On his return to the sitting room, Lucy stood looking out of the windows, staring over the city of love. The place where he hoped he could show her what she meant to him.
She turned, and her eyes widened when she saw what he held. Her fingers flexed.
‘I’ve been asked by His Royal Highness Prince Alessio of Lasserno to bring this to you. On permanent loan from our country.’
He placed the case on a coffee table, opened it with the reverence such a precious instrument deserved. The Stradivarius lay in all its burnished glory inside. In the end a committee of experts had examined it with excitement and confirmed what they had all known. They had assured everyone that it was still perfect, before returning it to its rightful owner.
Because he’d come to an understanding, after reading her grandfather’s diary entries and researching more of his family’s papers—out of love, not anger or desperation—that this violin was as much a part of a love story as an object of salvation from the war. A decent man would have let her keep it when she’d offered it to him, but somewhere in those bleak months he’d lost his humanity...lost himself.
It had taken Lucy to help him find himself again.
‘Is this...?’
Her voice was breathless, choked. Tears sparkled in her eyes.
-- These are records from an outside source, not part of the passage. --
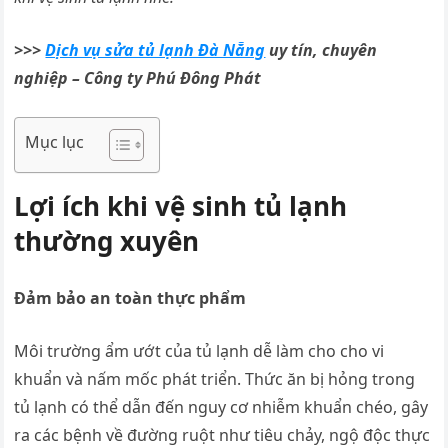
>>>
Dịch vụ sửa tủ lạnh Đà Nẵng
uy tín, chuyên
nghiệp – Công ty Phú Đông Phát
Mục lục
Lợi ích khi vệ sinh tủ lạnh
thường xuyên
Đảm bảo an toàn thực phẩm
Môi trường ẩm ướt của tủ lạnh dễ làm cho cho vi
khuẩn và nấm mốc phát triển. Thức ăn bị hỏng trong
tủ lạnh có thể dẫn đến nguy cơ nhiễm khuẩn chéo, gây
ra các bệnh về đường ruột như tiêu chảy, ngộ độc thực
It took all his willpower not to go to her, but he’d made a promise and he wouldn’t break it. He’d broken too much already.
‘Your violin.’
‘It’s not mine.’
‘It is if you want it. My country will provide permanent security, so it never feels like a burden. It will always be safe and so will you.’
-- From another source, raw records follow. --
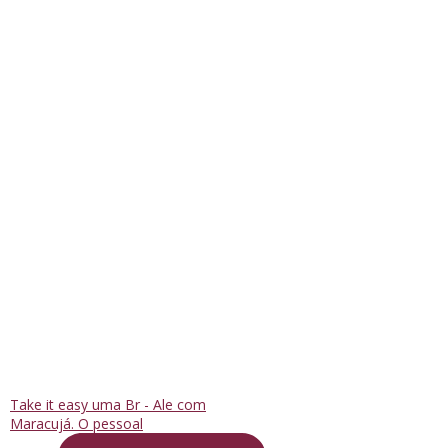
Take it easy uma Br - Ale com
Maracujá. O pessoal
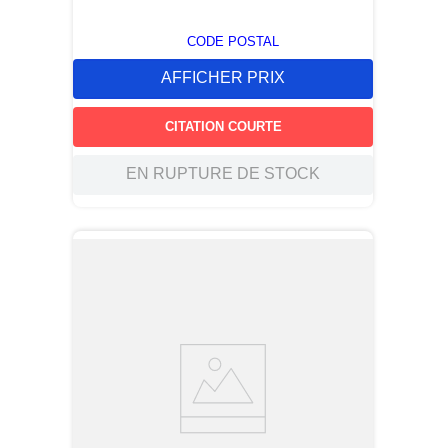
CODE POSTAL
AFFICHER PRIX
CITATION COURTE
EN RUPTURE DE STOCK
Her eyes were wide, staring at the open case. A tear dripped onto her cheek and she scrubbed it away. ‘Why?’
He stood firm in his place even as her tears continued to fall unchecked. Not until she asked would he approach her, and if she never did then here was where he’d stay till she walked out through the door.
‘You solved a mystery. You brought a part of my country’s history back to us—even if it wasn’t the coronation ring I’d been searching for. You brought a story of my family and yours. A story of love and wartime. The diary extracts you left for me tell part of the tale, but there’s more.’
He hoped it would give her an explanation, and put her grandfather’s memory to rest with some peace.
‘Your grandfather’s diary said,“The violin is Lasserno’s heart, not mine. Mine belongs to another.”I believe the precious object being taken to safety by your grandfather as the enemy marched towards the castle was not a ring. It was a person. My great-aunt.’
Lucy gripped the back of an elegant brocade armchair in one hand, wiping away tears with the other. The shock and the pain of seeing Stefano again and now this? She didn’t know what to do. She wanted to walk to her violin, take it and run. But she also wanted to run to Stefano and fling herself into his arms.
All those conflicting emotions had her frozen, hanging onto the chair, because she wasn’t sure that her legs would carry her if she tried to move.